── READING TEXT
ORLEANS, Mass. (AP) – A garbage man with a long rap sheet was charged Friday with murder and rape in the stabbing death of a fashion writer whose mysterious slaying turned a spotlight on a small Cape Cod town and inspired a best-selling book.
Christopher M. McCowen pleaded innocent and was ordered held without bail in the 2002 death of Christa Worthington, who was found lying in a bloody pool on the kitchen floor of her secluded home in Truro. Her then-2-year-old daughter, Ava, was unhurt but smeared in the blood as she clutched the lifeless body, which was clothed only from the waist up.
The arrest marks a long-awaited break in a case that baffled authorities for more than three years. There were no witnesses, nothing appeared to be missing from the house, and authorities struggled to find a motive.
“We’re happy there’s been an arrest,” the victim’s cousin, Jan Worthington, said Friday outside court. “It’s a sad day as well.”
McCowen was taken into custody at his Hyannis apartment late Thursday after his DNA was matched to semen recovered from Worthington’s body after the rape, prosecutors said.
────
── RECORDED DATA
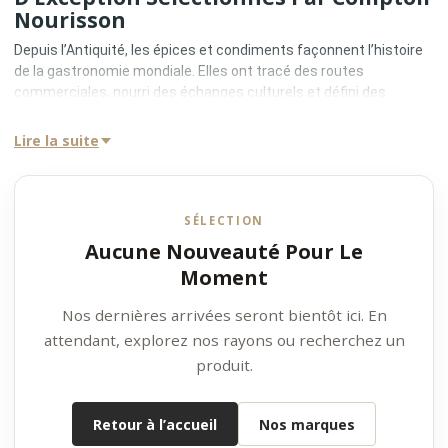
Nourisson
Depuis l’Antiquité, les épices et condiments façonnent l’histoire
de la gastronomie mondiale. Elles ont tracé des routes
commerciales, nourri des échanges culturels et défini des
identités culinaires puissantes. Sels, poivres, épices et
condiments ne sont pas de simples assaisonnements : ils sont
Lire la suite
les
fondations invisibles du goût
, capables de révéler, structurer
et signer un plat.
Chez
Comptoir Nourisson
, les épices et condiments premium
sont sélectionnés comme de véritables
produits de terroir et
SÉLECTION
d’origine
, porteurs d’intensité, de précision et de sens.
Aucune Nouveauté Pour Le
Qu’est-Ce Qu’une Épice Ou Un
Moment
Condiment Premium ?
Nos dernières arrivées seront bientôt ici. En
Une épice ou un condiment premium repose sur des critères
exigeants et vérifiables :
attendant, explorez nos rayons ou recherchez un
•
Origine géographique clairement identifiée
produit.
•
Variétés botaniques sélectionnées
•
Récoltes maîtrisées et séchage soigné
Retour à l’accueil
Nos marques
•
Fraîcheur aromatique optimale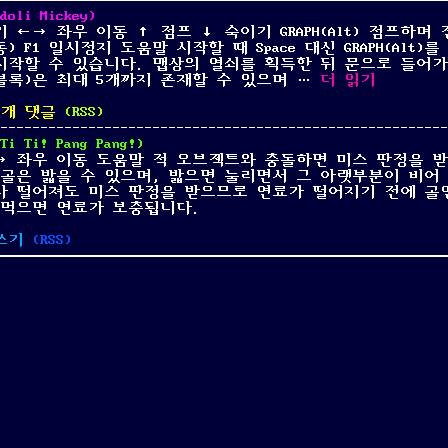
i Mickey)
기 ←→ 좌우 이동 ↑ 점프 ↓ 숙이기 GRAPH(Alt) 점프하며
동) F1 일시정지 도움말 시작할 때 Space 대신 GRAPH(Alt)
시작할 수 있습니다. 맵상의 열쇠를 획득한 뒤 문으로 들어
“꾀돌이 미키 (ずる
블록)은 최대 5개까지 존재할 수 있으며 …
더 읽기
1개 댓글
(
RSS
)
i! Pang Pang!)
 ←→ 좌우 이동 도움말 적 오브젝트와 충돌하면 미스 판정을 
골은 밟을 수 있으며, 밟으면 눌리면서 그 아랫부분이 비어 
다 떨어져도 미스 판정을 받으므로 연료가 떨어지기 전에 골
 먹으면 연료가 보충됩니다.
on
쓰기
(
RSS
)
띠
띠!
빵
빵!
(テ
oli
ィ
ey)
テ
ィ！
パ
ン
パ
ン！
/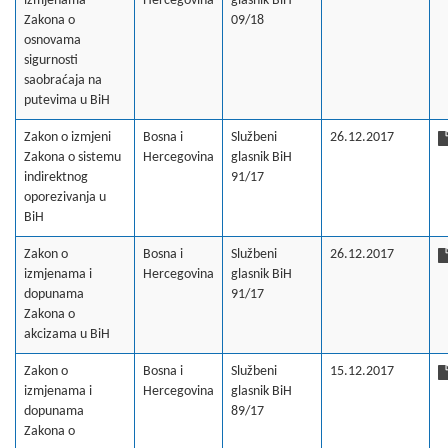
izmjenama
Hercegovina
glasnik BiH
Zakona o
09/18
osnovama
sigurnosti
saobraćaja na
putevima u BiH
Zakon o izmjeni
Bosna i
Službeni
26.12.2017
Zakona o sistemu
Hercegovina
glasnik BiH
indirektnog
91/17
oporezivanja u
BiH
Zakon o
Bosna i
Službeni
26.12.2017
izmjenama i
Hercegovina
glasnik BiH
dopunama
91/17
Zakona o
akcizama u BiH
Zakon o
Bosna i
Službeni
15.12.2017
izmjenama i
Hercegovina
glasnik BiH
dopunama
89/17
Zakona o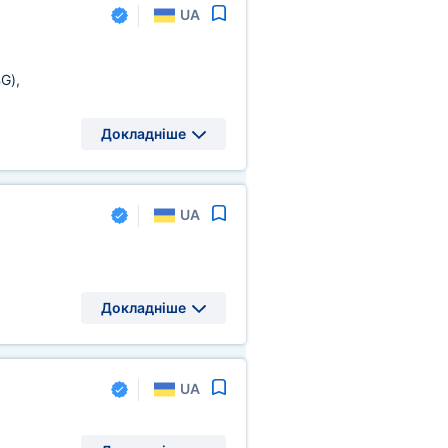
UA
BG)
,
Докладніше
UA
Докладніше
UA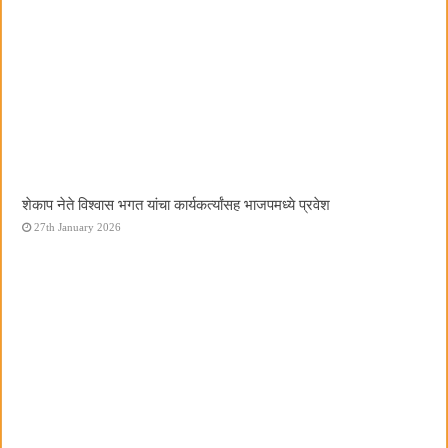
शेकाप नेते विश्वास भगत यांचा कार्यकर्त्यांसह भाजपमध्ये प्रवेश
27th January 2026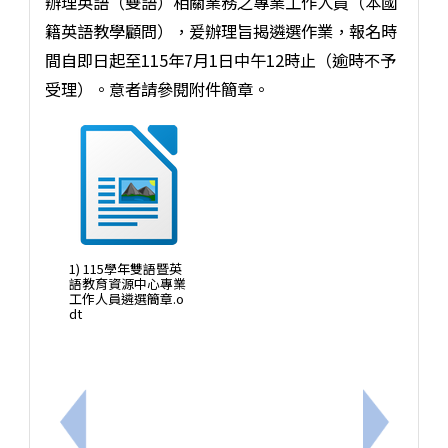
辦理英語（雙語）相關業務之專業工作人員（本國
籍英語教學顧問），爰辦理旨揭遴選作業，報名時
間自即日起至115年7月1日中午12時止（逾時不予
受理）。意者請參閱附件簡章。
1) 115學年雙語暨英
語教育資源中心專業
工作人員遴選簡章.o
dt
上一筆：115年公務人員行政中立宣導海報
下一筆：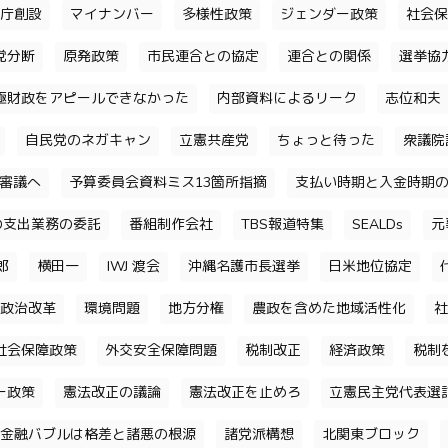
庁創設
マイナンバー
多様性政策
ジェンダー政策
社会保
党分断
原発政策
市民連合との協定
連合との関係
選挙協
極財政をアピールできなかった
内部資料によるリーク
志位和夫
自民党のネガキャン
立憲共産党
ちょっと待った
衆議院
審議へ
予算委員会資料ミス13箇所指摘
支払い時期と入金時期
の支出業務の委託
番組制作会社
TBS報道特集
SEALDs
元
郎
横田一
IWJ 渡会
沖縄名護市長選挙
日米地位協定
政治改革
環境問題
地方分権
農政を含めた地域活性化
社
社会保障政策
外交安全保障問題
税制改正
経済政策
税制
ー政策
憲法改正の議論
憲法改正を止めろ
立憲民主党代表選
金融バブルは格差と諸悪の根源
諸党派構想
北関東ブロック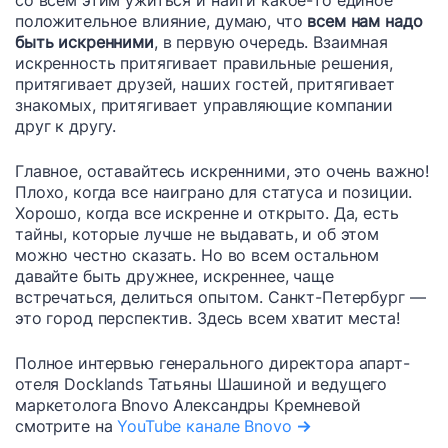
положительное влияние, думаю, что
всем нам надо
быть искренними
, в первую очередь. Взаимная
искренность притягивает правильные решения,
притягивает друзей, наших гостей, притягивает
знакомых, притягивает управляющие компании
друг к другу.
Главное, оставайтесь искренними, это очень важно!
Плохо, когда все наиграно для статуса и позиции.
Хорошо, когда все искренне и открыто. Да, есть
тайны, которые лучше не выдавать, и об этом
можно честно сказать. Но во всем остальном
давайте быть дружнее, искреннее, чаще
встречаться, делиться опытом. Санкт-Петербург —
это город перспектив. Здесь всем хватит места!
Полное интервью генерального директора апарт-
отеля Docklands Татьяны Шашиной и ведущего
маркетолога Bnovo Александры Кремневой
смотрите на
YouTube канале Bnovo
→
────
§ **WHAT TO PRODUCE**: Pick up the news report on the arrest in Christa Worthington's killing and carry it on from its final sentence.

§ **RESPONSE BOX**:
McCowen was Worthington’s garbage man, collecting trash in front of her home once a week. As the garbage man, McCowen was asked to contribute DNA along with the mail carrier and other people who were regular visitors to her home.
He emerged as a possible suspect as early as April 2002, but did not provide the DNA sample until March 2004, District Attorney Michael O’Keefe said.
The delay in collecting the sample occurred because McCowen moved frequently over the two years. Then it took the state crime lab just over a year to analyze the sample, a problem O’Keefe blamed on a lack of resources from the state for DNA testing.
The suspect’s DNA submission was not part of an effort launched in January in which investigators began randomly collecting DNA evidence from men in Truro, a town on the outer Cape with a year-round population under 2,000. Civil liberties groups were outraged, calling the practice “a serious intrusion on personal privacy” and demanding that it stop.
Worthington, 46, had moved in 1998 to the tiny Cape town, where she had spent summers as a child. She became a single mother, leaving behind the fashion runways of Paris and New York, where she had built a successful career as a fashion writer.
Several ex-boyfriends came under scrutiny during the investigation, including Tim Arnold, who found her body, and Tony Jackett, a law officer in a nearby town who fathered her child.
A year after the murder, author and fellow Truro resident Maria Flook published “Invisible Eden: A Story of Love and Murder on Cape Cod,” which became a New York Times and Amazon.com best-seller. The book outraged those close to Worthington for its portrayal of her as sexually promiscuous and her family as aloof and remote.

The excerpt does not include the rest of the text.